WHAT IS NEEDED | Reproduce the Kazakhstania text below word for word, in full.

= Kazakhstania =

Geological region in Central Asia

Kazakhstania (Qazaqstaniya), the Kazakh terranes, or the Kazakhstan Block, is a geological region in Central Asia which consists of the area roughly centered on Lake Balkhash, north and east of the Aral Sea, south of the Siberian craton and west of the Altai Mountains. The Junggar basin in Xinjiang, China, is also part of Kazakhstania, though sometimes referred to as the Junggar Block.
Because the Kazakh terranes merged during the Late Ordovician as part of the Central Asian Orogenic Belt they are also referred to as the Kazakh Orogen. These terranes are located in what is today Kazakhstan, north-eastern Uzbekistan, northern Kyrgyzstan and north-western China.
Today Kazakhstania is surrounded by three large, former continents: to the north-east the Gornostaev Shear Zone separates it from Siberia with which it collided during the Carboniferous; to the north-west is Baltica which lay adjacent to the Kazakh Tourgai terrane but far away from Kazakhstania; to the south and east was Gondwana stretching from the South Pole to the Equator. Not far away from the dispersed Kazakh terranes were South China, North China, and Tarim, but how these continental blocks were positioned relative to Gondwana is not known.

GIVEN INFORMATION |

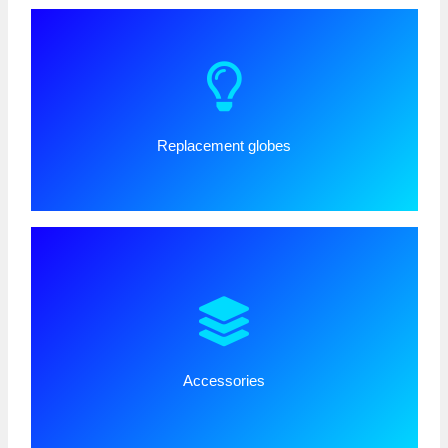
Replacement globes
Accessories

...

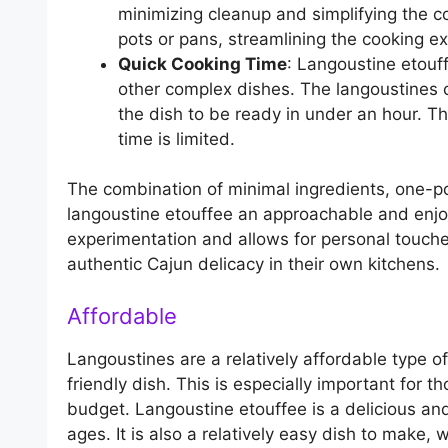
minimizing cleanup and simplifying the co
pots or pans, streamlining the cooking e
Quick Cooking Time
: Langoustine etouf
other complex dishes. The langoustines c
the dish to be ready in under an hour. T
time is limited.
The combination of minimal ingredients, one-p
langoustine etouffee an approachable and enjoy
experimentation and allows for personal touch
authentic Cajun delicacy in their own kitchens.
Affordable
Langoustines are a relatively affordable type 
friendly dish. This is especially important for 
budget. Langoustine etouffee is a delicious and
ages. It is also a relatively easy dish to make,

TASK SOLUTION |
= Kazakhstania =

Geological region in Central Asia

Kazakhstania (Qazaqstaniya), the Kazakh terranes, or the Kazakhstan Block, is a geological region in Central Asia which consists of the area roughly centered on Lake Balkhash, north and east of the Aral Sea, south of the Siberian craton and west of the Altai Mountains. The Junggar basin in Xinjiang, China, is also part of Kazakhstania, though sometimes referred to as the Junggar Block.
Because the Kazakh terranes merged during the Late Ordovician as part of the Central Asian Orogenic Belt they are also referred to as the Kazakh Orogen. These terranes are located in what is today Kazakhstan, north-eastern Uzbekistan, northern Kyrgyzstan and north-western China.
Today Kazakhstania is surrounded by three large, former continents: to the north-east the Gornostaev Shear Zone separates it from Siberia with which it collided during the Carboniferous; to the north-west is Baltica which lay adjacent to the Kazakh Tourgai terrane but far away from Kazakhstania; to the south and east was Gondwana stretching from the South Pole to the Equator. Not far away from the dispersed Kazakh terranes were South China, North China, and Tarim, but how these continental blocks were positioned relative to Gondwana is not known.